Pourquoi cet étalage de force excessif ? Etait-ce uniquement pour protéger un ministre ? D’aucuns soutiennent que ce n’est pas la première fois qu’une personnalité politique ou gouvernementale se présente en cour sans que cela ait donné lieu à un déploiement de force si spectaculaire. Des hauts gradés de la force policière ont indiqué que cette mobilisation faisait suite à des informations troublantes qu’ils avaient obtenues. D’autres soutiennent que, lors de la première comparution du ministre en Cour, un groupe de personnes avait bousculé sa voiture à sa sortie du tribunal et l’avait même suivi sur une certaine distance. Il fallait par conséquent que la police se mobilise afin d’éviter qu’une telle scène se répète et ne mette en péril la sécurité des usagers de la route et de tous ceux qui utilisent cette artère principale.
La question qui se pose toutefois à ce stade est de savoir quelles sont les informations dont disposait la police. Il est maintenant de son devoir de révéler au public ces informations. Autres questions : le commissaire de police a-t-il pris sur lui pour lancer une telle opération ? Est-ce qu’il n’y avait pas d’autres moyens pour assurer la sécurité du ministre et contrôler l’entrée du bâtiment de la Cour intermédiaire ? A-t-il obtenu l’ordre du Premier ministre avant de lancer cette opération, comme beaucoup le pensent ? Il existe en effet une perception qu’à travers cette action policière, le gouvernement a lancé une mise en garde aux forces vives du pays et aux forces de l’opposition, qui ont annoncé leur intention d’avoir recours à une série de manifestations dans le but de forcer le départ du gouvernement.
Toujours est-il que ce déploiement policier n’a pas envoyé une image très réjouissante de Maurice à l’étranger. Maurice, qui est reconnue jusqu’ici comme un Etat démocratique exemplaire dans cette région du monde, a en effet été perçue comme un Etat policier disposé à tout faire pour réprimer les manifestations publiques et la liberté de mouvements. Déjà, dans les milieux diplomatiques mauriciens, des inquiétudes sont exprimées concernant la tournure que prend la situation dans le pays et l’indépendance des institutions, dont celle de la force policière.

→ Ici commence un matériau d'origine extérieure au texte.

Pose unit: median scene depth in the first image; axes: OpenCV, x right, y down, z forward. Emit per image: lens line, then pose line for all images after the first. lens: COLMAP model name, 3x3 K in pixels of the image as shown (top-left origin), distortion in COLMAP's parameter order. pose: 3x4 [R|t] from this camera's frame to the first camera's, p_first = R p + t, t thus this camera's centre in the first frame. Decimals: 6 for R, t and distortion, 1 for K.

Un élément qui a choqué beaucoup de Mauriciens jeudi dernier aura aussi été la fermeture des portes de la cathédrale dès le matin. L’administrateur de la cathédrale, l’abbé Jean-Maurice Labour, a expliqué qu’il ne pouvait accepter qu’une personne convoque un rassemblement de prière publique à la cathédrale sans que le responsable n’en soit informé. Il est possible que sa décision fasse suite à certaines informations de la police concernant d’éventuels risques de menaces à la sécurité. Il faut toutefois reconnaître que l’enceinte de la cathédrale n’est pas la même chose que la cour de l’église. Les autorités religieuses n’ont jamais objecté aux rassemblements publics dans la cour de la cathédrale, malgré les injonctions de la municipalité de Port-Louis.

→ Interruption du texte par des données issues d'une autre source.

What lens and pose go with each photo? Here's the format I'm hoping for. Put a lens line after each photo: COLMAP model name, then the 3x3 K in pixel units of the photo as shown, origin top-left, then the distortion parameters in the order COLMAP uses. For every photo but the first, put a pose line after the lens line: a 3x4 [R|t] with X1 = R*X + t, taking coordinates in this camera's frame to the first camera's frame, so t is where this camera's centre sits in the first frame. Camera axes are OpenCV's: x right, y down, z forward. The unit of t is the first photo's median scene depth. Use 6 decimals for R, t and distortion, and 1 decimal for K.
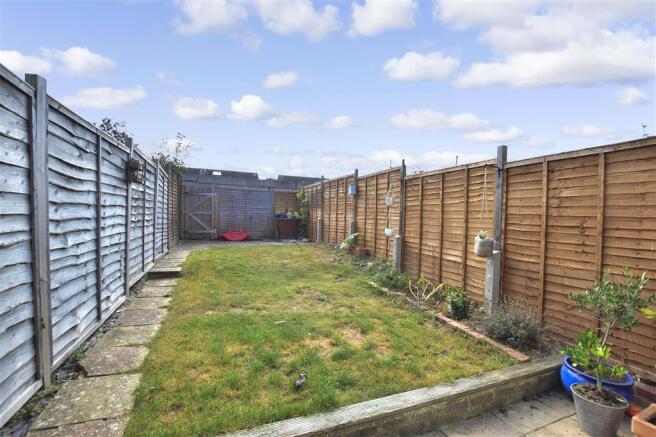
lens RADIAL K [[291.8, 0, 330.3], [0, 291.8, 217.6], [0, 0, 1]] dist [0.000126, 0.000050]
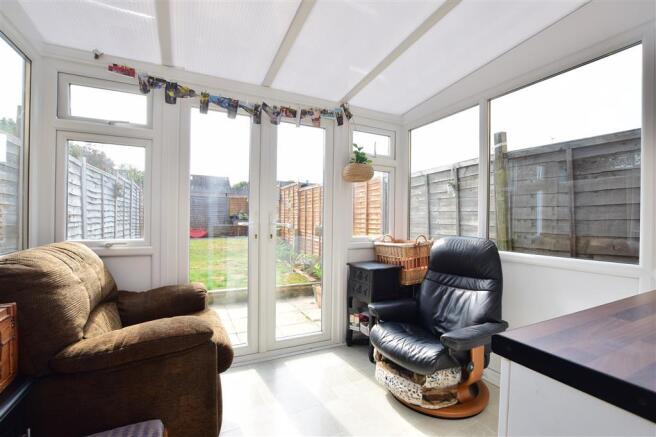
lens RADIAL K [[291.8, 0, 326.2], [0, 291.8, 218.3], [0, 0, 1]] dist [0.000126, 0.000050]
pose [[0.998011, -0.013927, 0.061475, 0.501242], [0.014177, 0.999893, -0.003625, 0.032438], [-0.061417, 0.004489, 0.998102, -0.909388]]
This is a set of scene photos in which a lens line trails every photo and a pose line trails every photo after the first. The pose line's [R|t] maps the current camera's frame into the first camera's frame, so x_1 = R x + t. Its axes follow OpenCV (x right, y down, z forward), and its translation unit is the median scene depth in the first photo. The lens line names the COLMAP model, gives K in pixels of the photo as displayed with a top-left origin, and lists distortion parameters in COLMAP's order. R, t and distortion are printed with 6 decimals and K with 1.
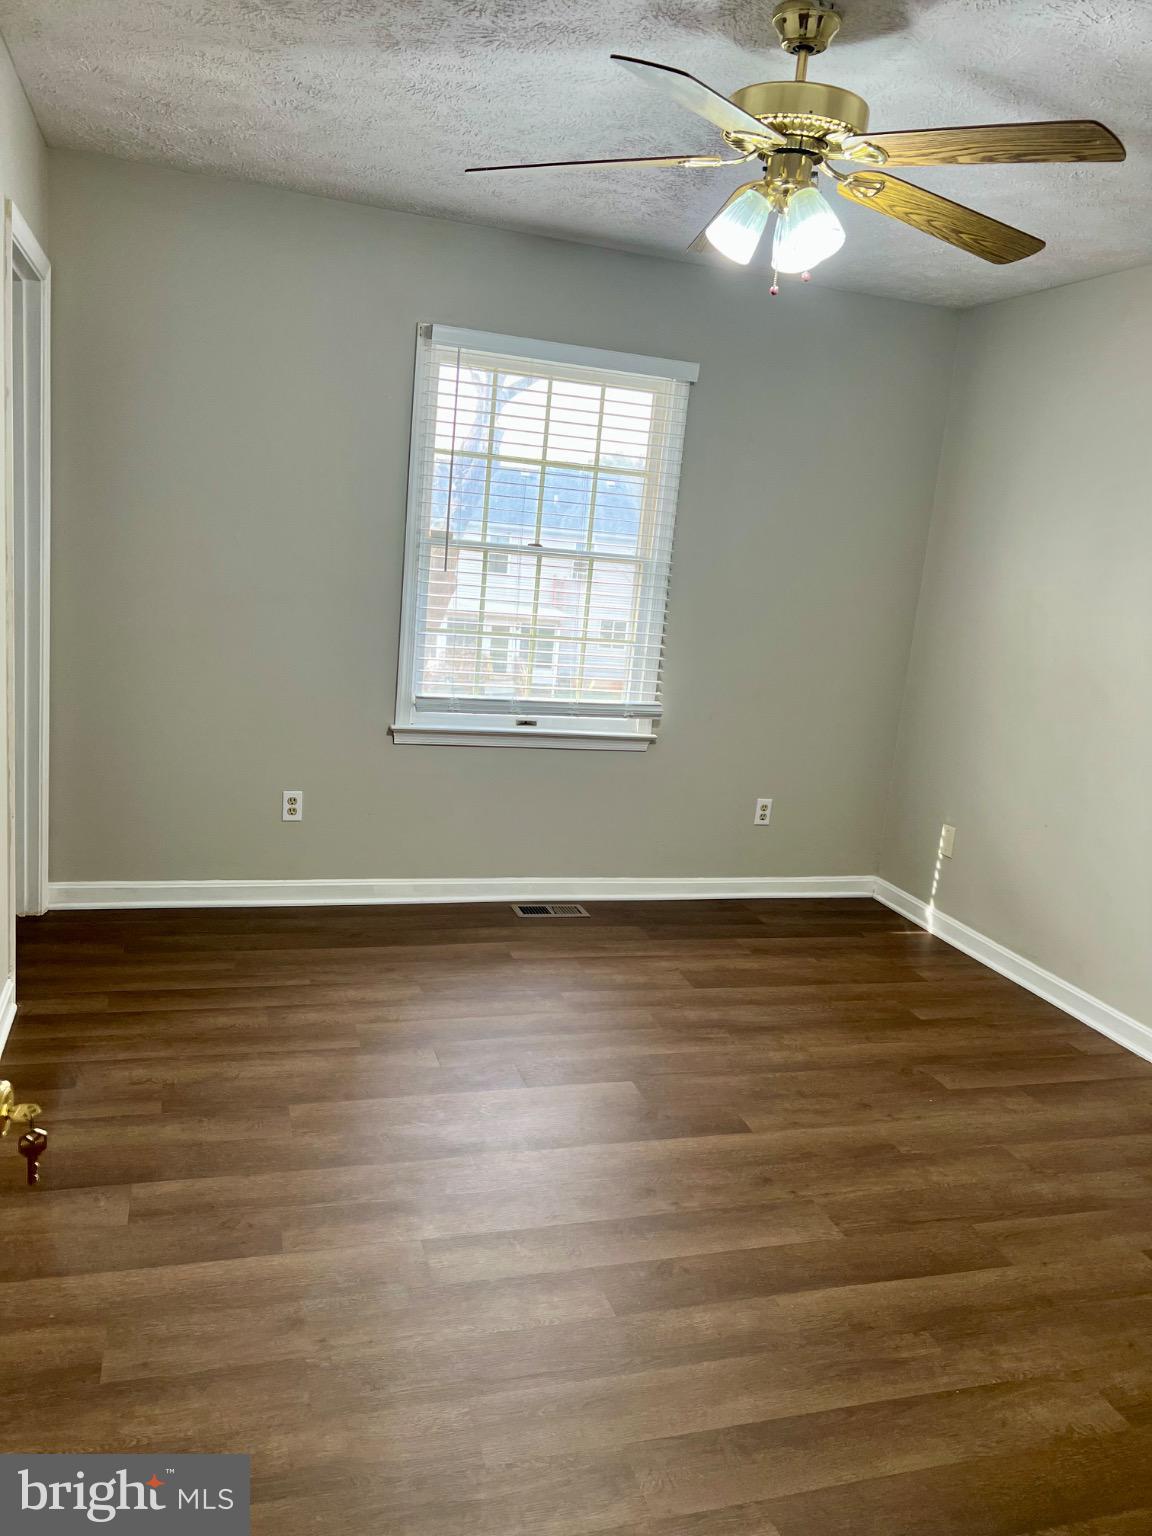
lens RADIAL K [[1148.4, 0, 565.2], [0, 1148.4, 766.2], [0, 0, 1]] dist [0.056040, -0.051408]
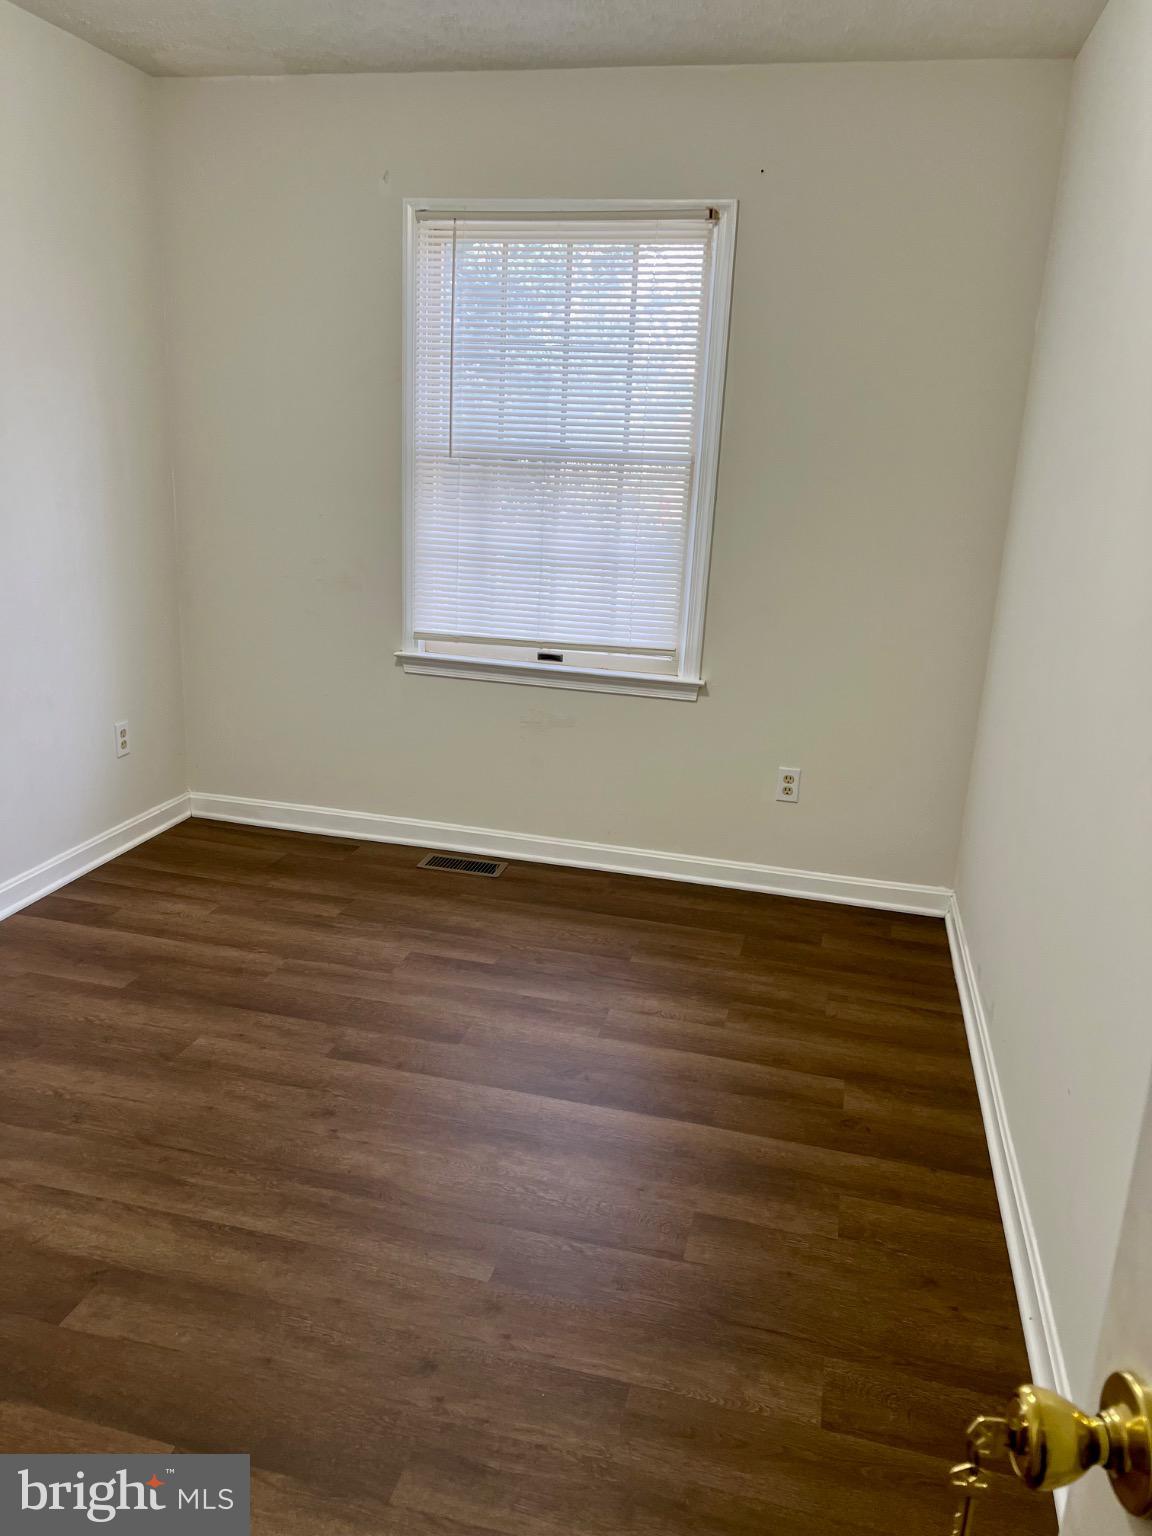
lens RADIAL K [[1148.4, 0, 586.6], [0, 1148.4, 768.5], [0, 0, 1]] dist [0.056040, -0.051408]
pose [[0.844269, 0.085805, -0.529006, 0.463026], [-0.082034, 0.996158, 0.030656, 0.016649], [0.529604, 0.017515, 0.848064, 0.280055]]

Avec tout le respect que nous avons pour tous ceux et celles qui se sont découvert une piété subite, bougies en main, l’intérieur de l’église est un lieu sacré. C’est là que l’évêque de Port-Louis a prononcé ses homélies les plus importantes à la nation, dont celle prononcée le 1er janvier à l’occasion de la Journée mondiale de la paix.